Exercise directions =>
Would you repeat exactly the part of the listing below that runs from the line containing "или нет. Надо" down to the line containing "Alergia a AINEs o aspirina", inclusive, and nothing else?

Data records =>
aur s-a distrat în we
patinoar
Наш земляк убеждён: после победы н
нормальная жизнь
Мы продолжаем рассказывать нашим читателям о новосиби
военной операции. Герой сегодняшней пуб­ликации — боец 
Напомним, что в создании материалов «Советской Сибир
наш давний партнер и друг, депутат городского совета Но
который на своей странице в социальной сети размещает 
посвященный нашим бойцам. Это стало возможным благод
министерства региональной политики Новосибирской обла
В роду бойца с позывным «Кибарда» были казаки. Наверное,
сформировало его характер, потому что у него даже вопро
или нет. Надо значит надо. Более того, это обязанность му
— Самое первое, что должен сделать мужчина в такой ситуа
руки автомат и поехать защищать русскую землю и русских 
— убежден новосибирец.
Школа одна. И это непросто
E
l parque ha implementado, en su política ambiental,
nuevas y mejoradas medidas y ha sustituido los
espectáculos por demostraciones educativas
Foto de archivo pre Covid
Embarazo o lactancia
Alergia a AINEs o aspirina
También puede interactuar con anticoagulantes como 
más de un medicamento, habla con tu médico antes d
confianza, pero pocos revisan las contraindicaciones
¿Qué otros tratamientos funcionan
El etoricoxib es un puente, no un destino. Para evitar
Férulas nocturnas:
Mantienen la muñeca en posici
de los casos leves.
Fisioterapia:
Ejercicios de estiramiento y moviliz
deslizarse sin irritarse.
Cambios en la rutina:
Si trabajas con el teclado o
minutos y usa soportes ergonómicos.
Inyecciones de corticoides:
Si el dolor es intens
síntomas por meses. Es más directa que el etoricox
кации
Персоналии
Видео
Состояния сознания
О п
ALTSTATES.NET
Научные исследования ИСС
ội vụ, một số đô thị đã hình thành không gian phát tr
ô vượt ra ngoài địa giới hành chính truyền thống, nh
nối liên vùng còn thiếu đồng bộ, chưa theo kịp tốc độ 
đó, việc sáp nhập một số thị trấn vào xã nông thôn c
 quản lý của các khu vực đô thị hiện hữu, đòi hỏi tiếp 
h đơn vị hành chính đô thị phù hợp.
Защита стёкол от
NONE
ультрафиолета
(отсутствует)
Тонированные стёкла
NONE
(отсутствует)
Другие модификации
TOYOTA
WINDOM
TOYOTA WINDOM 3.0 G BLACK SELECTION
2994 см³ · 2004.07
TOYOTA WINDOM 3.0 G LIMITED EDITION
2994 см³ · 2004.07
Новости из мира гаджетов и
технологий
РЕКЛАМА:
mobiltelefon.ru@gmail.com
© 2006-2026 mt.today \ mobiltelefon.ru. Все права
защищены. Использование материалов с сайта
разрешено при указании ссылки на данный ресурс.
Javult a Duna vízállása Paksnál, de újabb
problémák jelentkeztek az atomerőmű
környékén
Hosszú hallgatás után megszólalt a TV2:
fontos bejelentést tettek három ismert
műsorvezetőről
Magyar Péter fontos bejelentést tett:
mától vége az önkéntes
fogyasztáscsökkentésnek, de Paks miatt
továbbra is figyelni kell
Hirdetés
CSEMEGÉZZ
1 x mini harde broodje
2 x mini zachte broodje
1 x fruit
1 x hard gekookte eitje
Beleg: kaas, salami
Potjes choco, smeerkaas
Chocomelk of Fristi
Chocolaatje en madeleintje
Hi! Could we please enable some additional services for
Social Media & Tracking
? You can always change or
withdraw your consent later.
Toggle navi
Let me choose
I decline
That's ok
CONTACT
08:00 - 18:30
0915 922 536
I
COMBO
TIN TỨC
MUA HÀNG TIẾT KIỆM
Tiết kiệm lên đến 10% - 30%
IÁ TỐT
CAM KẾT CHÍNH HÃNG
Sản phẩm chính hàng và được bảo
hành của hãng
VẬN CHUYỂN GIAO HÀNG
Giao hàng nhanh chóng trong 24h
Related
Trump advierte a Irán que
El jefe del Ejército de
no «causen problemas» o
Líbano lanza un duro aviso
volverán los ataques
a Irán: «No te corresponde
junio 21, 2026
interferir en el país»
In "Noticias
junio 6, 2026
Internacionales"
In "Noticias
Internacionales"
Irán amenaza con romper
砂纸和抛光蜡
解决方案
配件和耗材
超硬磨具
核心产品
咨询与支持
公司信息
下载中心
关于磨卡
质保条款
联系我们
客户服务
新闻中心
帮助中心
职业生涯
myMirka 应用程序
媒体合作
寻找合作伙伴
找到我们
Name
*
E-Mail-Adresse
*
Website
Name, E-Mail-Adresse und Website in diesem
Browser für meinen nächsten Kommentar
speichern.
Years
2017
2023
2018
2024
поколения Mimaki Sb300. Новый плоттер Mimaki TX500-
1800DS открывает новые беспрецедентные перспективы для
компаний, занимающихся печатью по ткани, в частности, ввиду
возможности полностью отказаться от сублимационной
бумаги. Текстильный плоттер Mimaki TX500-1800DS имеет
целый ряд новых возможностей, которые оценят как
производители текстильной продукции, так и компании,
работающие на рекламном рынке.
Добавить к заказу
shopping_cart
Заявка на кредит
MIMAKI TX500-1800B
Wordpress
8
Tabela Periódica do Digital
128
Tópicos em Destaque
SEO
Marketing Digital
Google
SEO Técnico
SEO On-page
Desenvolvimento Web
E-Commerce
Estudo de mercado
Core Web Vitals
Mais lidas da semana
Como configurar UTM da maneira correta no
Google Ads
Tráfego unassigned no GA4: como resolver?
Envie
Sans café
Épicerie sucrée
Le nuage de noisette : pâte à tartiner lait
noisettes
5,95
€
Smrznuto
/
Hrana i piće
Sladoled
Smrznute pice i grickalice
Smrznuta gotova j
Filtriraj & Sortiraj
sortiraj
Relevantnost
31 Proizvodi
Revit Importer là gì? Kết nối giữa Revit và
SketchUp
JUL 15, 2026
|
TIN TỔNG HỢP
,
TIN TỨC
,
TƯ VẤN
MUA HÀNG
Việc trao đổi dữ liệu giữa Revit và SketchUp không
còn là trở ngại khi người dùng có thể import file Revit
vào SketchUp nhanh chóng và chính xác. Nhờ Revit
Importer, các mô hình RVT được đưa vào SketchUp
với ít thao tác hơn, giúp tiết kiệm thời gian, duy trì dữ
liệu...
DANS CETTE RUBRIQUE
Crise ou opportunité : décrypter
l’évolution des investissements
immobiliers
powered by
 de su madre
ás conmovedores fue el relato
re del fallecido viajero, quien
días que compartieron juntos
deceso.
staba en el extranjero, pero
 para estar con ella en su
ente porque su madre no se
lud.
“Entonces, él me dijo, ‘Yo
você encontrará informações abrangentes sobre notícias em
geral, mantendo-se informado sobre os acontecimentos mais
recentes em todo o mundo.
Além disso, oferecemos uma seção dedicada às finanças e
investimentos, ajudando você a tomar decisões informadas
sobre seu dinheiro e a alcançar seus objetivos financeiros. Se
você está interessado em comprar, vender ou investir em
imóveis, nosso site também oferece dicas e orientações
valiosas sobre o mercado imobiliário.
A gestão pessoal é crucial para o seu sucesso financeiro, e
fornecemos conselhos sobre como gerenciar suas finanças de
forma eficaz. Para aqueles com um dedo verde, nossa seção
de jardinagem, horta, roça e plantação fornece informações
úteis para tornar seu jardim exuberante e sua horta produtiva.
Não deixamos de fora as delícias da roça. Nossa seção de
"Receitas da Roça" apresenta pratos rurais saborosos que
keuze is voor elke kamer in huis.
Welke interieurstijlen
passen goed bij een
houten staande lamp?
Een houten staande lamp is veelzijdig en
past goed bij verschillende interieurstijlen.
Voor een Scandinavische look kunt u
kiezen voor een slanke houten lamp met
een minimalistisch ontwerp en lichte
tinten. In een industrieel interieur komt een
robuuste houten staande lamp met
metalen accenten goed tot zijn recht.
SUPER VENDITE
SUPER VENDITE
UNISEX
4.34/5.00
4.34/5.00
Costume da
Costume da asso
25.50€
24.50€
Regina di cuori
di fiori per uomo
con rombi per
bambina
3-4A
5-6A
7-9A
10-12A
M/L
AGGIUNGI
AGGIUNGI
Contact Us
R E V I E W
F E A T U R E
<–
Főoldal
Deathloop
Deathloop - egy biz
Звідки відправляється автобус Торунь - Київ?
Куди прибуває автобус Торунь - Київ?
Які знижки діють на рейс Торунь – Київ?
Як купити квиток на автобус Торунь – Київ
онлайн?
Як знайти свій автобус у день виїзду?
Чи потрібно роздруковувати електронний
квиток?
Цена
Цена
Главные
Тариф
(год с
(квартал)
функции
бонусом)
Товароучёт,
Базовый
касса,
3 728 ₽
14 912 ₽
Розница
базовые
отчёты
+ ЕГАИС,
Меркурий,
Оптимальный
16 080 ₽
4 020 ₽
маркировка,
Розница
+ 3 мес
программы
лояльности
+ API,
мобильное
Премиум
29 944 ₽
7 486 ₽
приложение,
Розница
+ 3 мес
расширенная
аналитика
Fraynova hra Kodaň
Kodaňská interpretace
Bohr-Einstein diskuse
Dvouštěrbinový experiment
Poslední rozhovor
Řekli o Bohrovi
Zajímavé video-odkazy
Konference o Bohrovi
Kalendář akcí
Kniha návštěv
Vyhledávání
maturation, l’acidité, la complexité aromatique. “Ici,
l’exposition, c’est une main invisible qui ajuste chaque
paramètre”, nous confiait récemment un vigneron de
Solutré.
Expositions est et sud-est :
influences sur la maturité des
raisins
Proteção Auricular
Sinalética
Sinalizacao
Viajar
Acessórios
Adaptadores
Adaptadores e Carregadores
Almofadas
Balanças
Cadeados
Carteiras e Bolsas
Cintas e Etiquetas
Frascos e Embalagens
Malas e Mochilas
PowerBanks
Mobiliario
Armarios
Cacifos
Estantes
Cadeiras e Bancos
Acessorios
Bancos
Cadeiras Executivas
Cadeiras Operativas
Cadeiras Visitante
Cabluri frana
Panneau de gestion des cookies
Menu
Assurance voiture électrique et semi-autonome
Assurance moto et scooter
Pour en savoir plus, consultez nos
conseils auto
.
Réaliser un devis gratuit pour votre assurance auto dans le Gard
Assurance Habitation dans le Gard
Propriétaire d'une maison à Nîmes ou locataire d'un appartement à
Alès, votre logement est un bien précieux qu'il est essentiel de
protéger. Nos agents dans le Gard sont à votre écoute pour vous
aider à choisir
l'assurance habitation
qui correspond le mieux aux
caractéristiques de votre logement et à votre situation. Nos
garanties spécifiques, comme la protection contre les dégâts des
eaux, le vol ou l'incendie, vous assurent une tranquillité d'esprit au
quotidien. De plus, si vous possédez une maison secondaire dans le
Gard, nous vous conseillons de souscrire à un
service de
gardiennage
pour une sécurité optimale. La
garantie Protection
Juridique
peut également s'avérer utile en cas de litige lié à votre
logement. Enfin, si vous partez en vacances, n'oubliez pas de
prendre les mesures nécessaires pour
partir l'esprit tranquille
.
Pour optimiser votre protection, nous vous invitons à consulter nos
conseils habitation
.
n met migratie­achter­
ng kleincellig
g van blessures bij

Written reply =>
или нет. Надо значит надо. Более того, это обязанность му
— Самое первое, что должен сделать мужчина в такой ситуа
руки автомат и поехать защищать русскую землю и русских 
— убежден новосибирец.
Школа одна. И это непросто
E
l parque ha implementado, en su política ambiental,
nuevas y mejoradas medidas y ha sustituido los
espectáculos por demostraciones educativas
Foto de archivo pre Covid
Embarazo o lactancia
Alergia a AINEs o aspirina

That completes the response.